Teacher, Writer and Activist

Gina Dent is an American activist, author, and teacher. Professor of Feminist Studies and History of Counsciousness at the University of Santa Cruz in California, Dent was also the Director of the Institute for Advanced Feminist Research at the same institution. Her main research themes are race, feminism, justice, legal theory and popular culture, which makes her one of the leading American activists on these topics. 


A graduate in Comparative Literature from the University of California, and master in English and Comparative Literature from Columbia University, New York, Dent received her Ph.D. in the same area. Internationally, Dent has taught courses on race and black feminism, in institutions as diverse as the Federal University of Bahia in Brazil, the National University of Colombia in Colombia and also the University of Linköping in Sweden.


In 2019, Dent received the John Dizikes Teaching Award in Humanities, an award that recognizes the merits of humanities teachers at the University of Santa Cruz. Author and co-author of several academic papers, including the acclaimed Prison as a Border: A Conversation on Gender, Globalization, and Punishment, which she wrote with Angela Davis.  Dent is the co-author of the book Abolition. Feminism, feminism.
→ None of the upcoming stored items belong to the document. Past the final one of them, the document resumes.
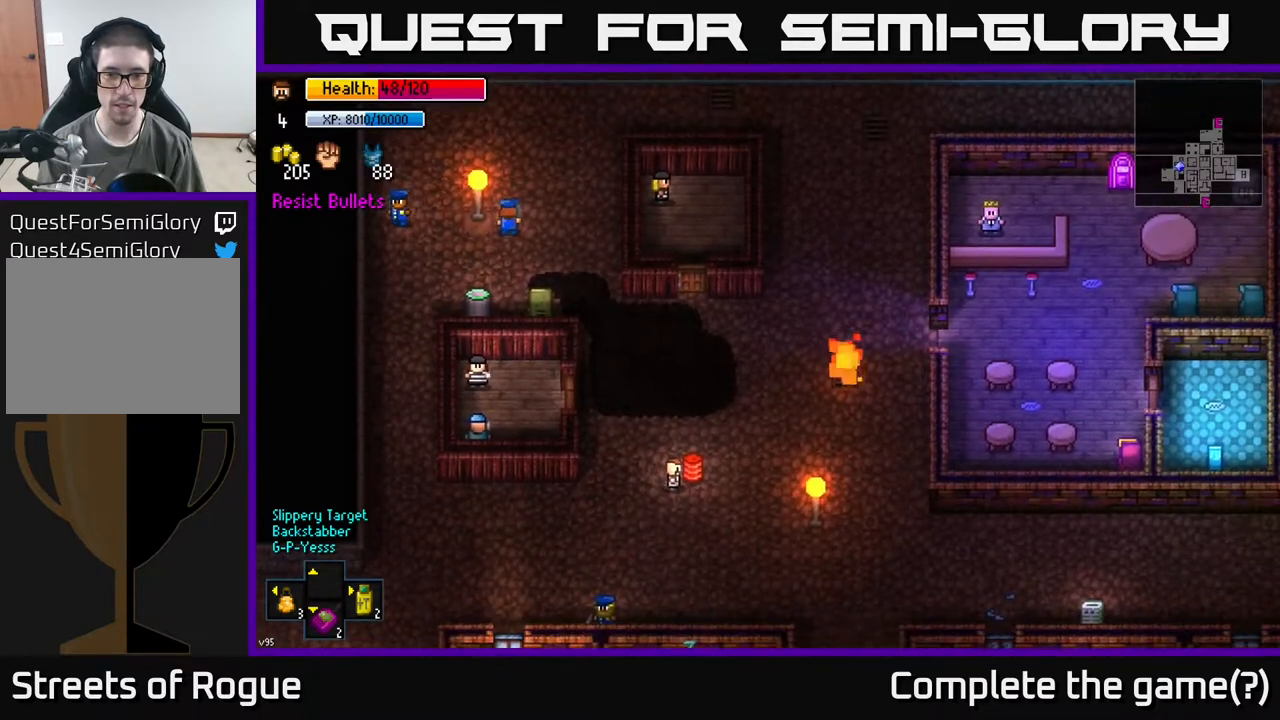
{"buttons": [], "left_stick": "center", "right_stick": "center", "events": [[150, "left_stick", "down-right"], [300, "Y", "down"], [367, "Y", "up"], [400, "left_stick", "center"]]}
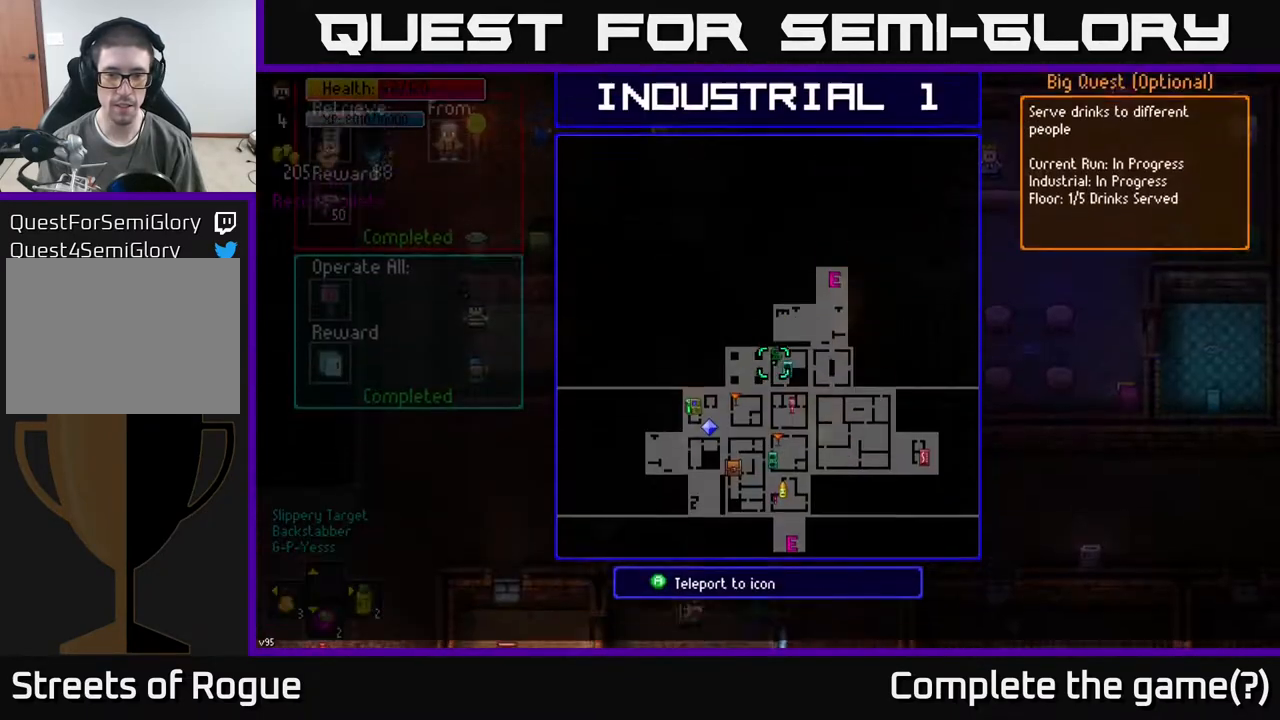
{"buttons": [], "left_stick": "down", "right_stick": "center", "events": [[500, "left_stick", "down"]]}
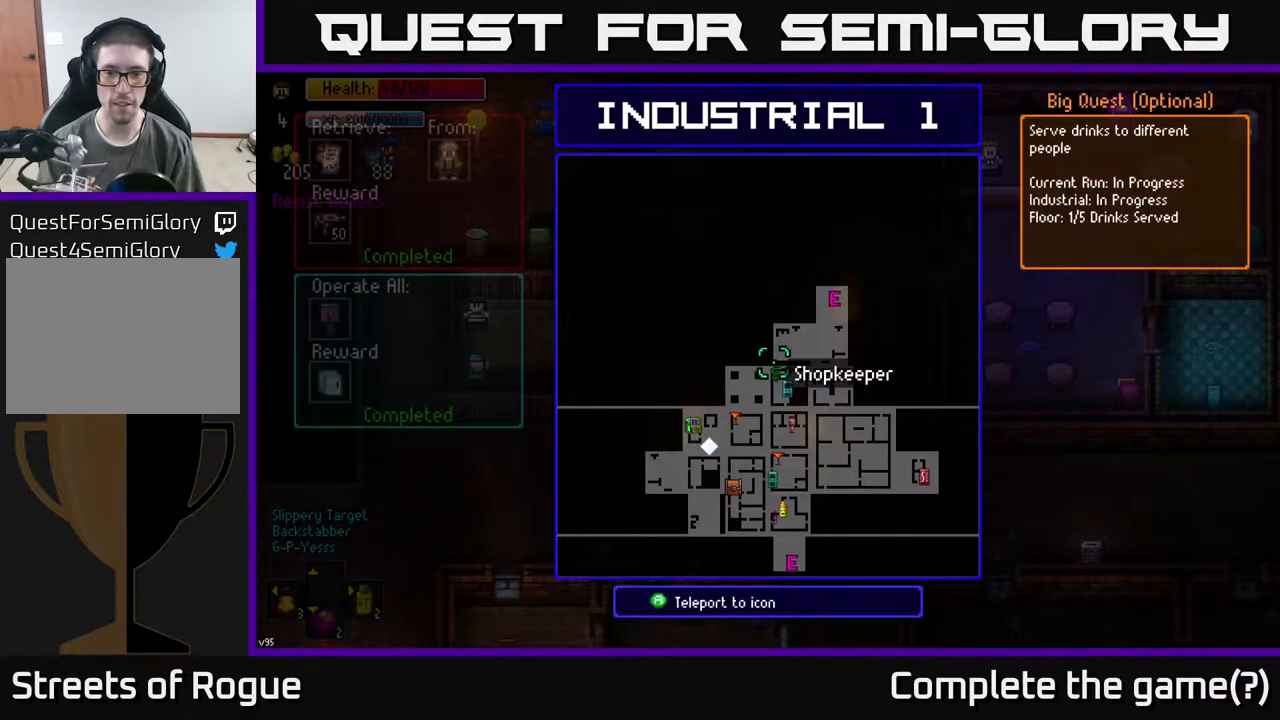
{"buttons": [], "left_stick": "center", "right_stick": "center", "events": [[83, "left_stick", "down-right"], [233, "left_stick", "center"], [300, "left_stick", "left"], [467, "left_stick", "center"]]}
Now, with Angela Davis, Erica Meiners and Beth Richie, a book published in January this year that stands for the abolitionist movement of prisons and police forces, advocating that it is possible to create a safe community without these systems of coercion, repression and punishment.


Dent edited Black Popular Culture, a literary project by the american feminist author and cultural critic Michelle Wallace - a north-american feminist author and cultural critic - and has two books to be published: Anchored to the Real: Black Literature in the Wake of Anthropology and Prison as a Border and Other Essays


In 2020, she participated in the Visualizing Abolition event with Angela Davis. Organized by the Institute for the Arts and Sciences of the University of California, Santa Cruz, (UCSC), the lecture aims to analyze how people understand mass incarceration and policing in the United States and other countries, promoting a collective debate from a social, political, cultural and economic point of view.


Gina Dent and Angela Davis are also active supporters of the Palestinian cause. In 2011, they participated, with the Indigenous and Women of Color Feminist Delegation, in a visit to the occupied territories. This group of 11 anti-Israel feminists met with academics, youth, political leaders, artists, activists and village residents who had been attacked by Israeli forces to witness the living conditions of the Palestinian people. After the trip, the group wrote a statement titled Justice for Palestine: A Call to Action from Indigenous and Women of Color Feminists. In 2021, ten years after this historic visit, participants attended a virtual meeting where they remembered the memories of Palestine and shared the impact that this visit continues to have on their lives.


Dent has also promoted the BDS (The Boycott, Divestment, Sanctions) campaign, a global movement founded by Omar Barghouti that stands for equality, freedom and justice in the Gaza Strip. In 2014, the Academic Professor signed a petition to end the Gaza massacre and boycott Israel.